- Poster
- Directed by: Diego Hallivis
- Written by: Diego Hallivis; Julio Hallivis;
- Produced by: Diego Hallivis; Julio Hallivis; Andres Rosende;
- Starring: Jorge Lendeborg Jr.; Jenna Ortega; Eric Dane;
- Cinematography: Unax Mendia
- Edited by: Alex Márquez
- Music by: Nima Fakhrara
- Production companies: Xolo Productions; The Hallivis Brothers;
- Distributed by: Saban Films
- Release date: July 15, 2022;
- Running time: 101 minutes
- Countries: United States, Spain
- Language: English

= American Carnage =

American Carnage is a 2022 American comedy horror film written by Diego Hallivis and Julio Hallivis, directed by Diego Hallivis and starring Jorge Lendeborg Jr., Jenna Ortega and Eric Dane.
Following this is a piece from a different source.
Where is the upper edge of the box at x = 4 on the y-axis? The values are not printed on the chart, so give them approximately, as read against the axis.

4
The film has a political message in favor of immigrant rights and takes its name from a line from Donald Trump's first inaugural speech.

==Cast==
- Jorge Lendeborg Jr. as JP
- Jenna Ortega as Camila
- Allen Maldonado as Big Mac
- Yumarie Morales as Lily
- Jorge Diaz as Chris
- Bella Ortiz as Micah
- Eric Dane as Eddie
- Brett Cullen as Harper Finn
- Catherine McCafferty as Cynthia
- Andrew Kaempfer as Bruce
- Alexis Nicolas Jara as Inmate Leader
- Suni Reyes as Emilia
- Yvonne Miranda as TV Reporter
- José Luis Villalba as Police officer

==Release==
The film was released in theaters and on demand on July 15, 2022.

==Reception==
The film has a 58% rating on Rotten Tomatoes based on 24 reviews.
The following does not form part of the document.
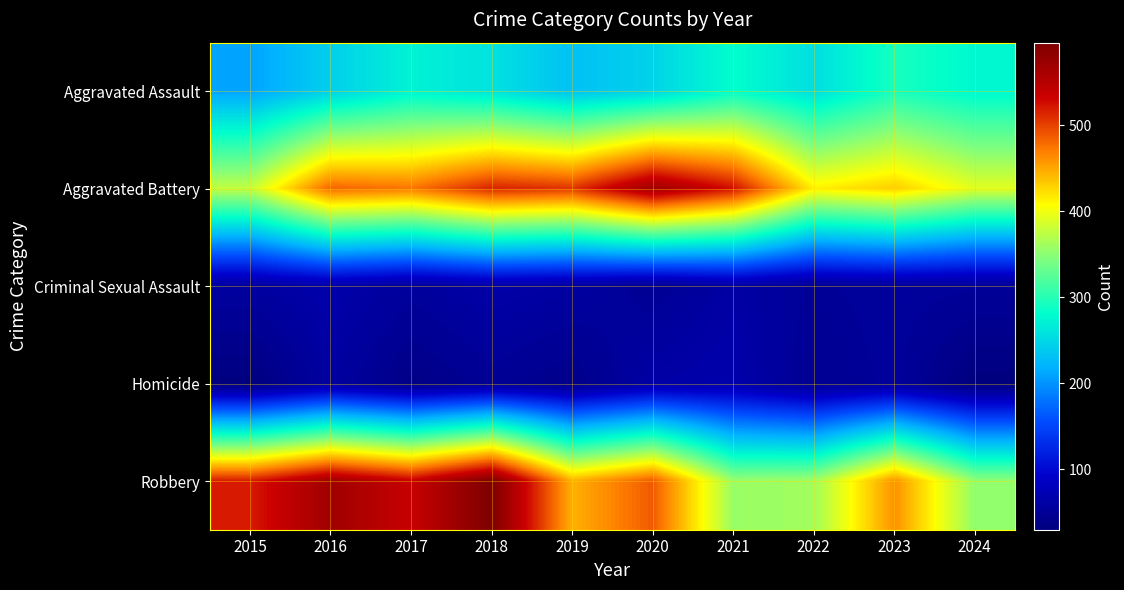

At 2017, list the series in order from largest to smallest.

Robbery, Aggravated Battery, Aggravated Assault, Criminal Sexual Assault, Homicide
Matt Donato of IGN rated the film a 6 and wrote, "With shades of Get Out, Culture Shock, and The Forever Purge, American Carnage is yet another frightening-enough, albeit bogged-down, tale about how the American Dream is no longer for everyone."

Leigh Monson of The A.V. Club graded the film a B and wrote, "Suffice it to say that the film doesn’t reach the stylistic or narrative highs of its obvious predecessor, but if it’s not quite Get Out, the Hallivis Brothers translate issues facing Hispanic Americans to a horror scenario well worth getting into."

Alex Saveliev of Film Threat rated the film a 5 out of 10 and wrote, "American Carnage has its eye on the right target; it just misses the bull’s eye."

Noel Murray of the Los Angeles Times gave the film a positive review, calling it "a lively, impassioned and only slightly exaggerated take on how some people use anti-immigrant sentiment to distract from their own monstrous crimes."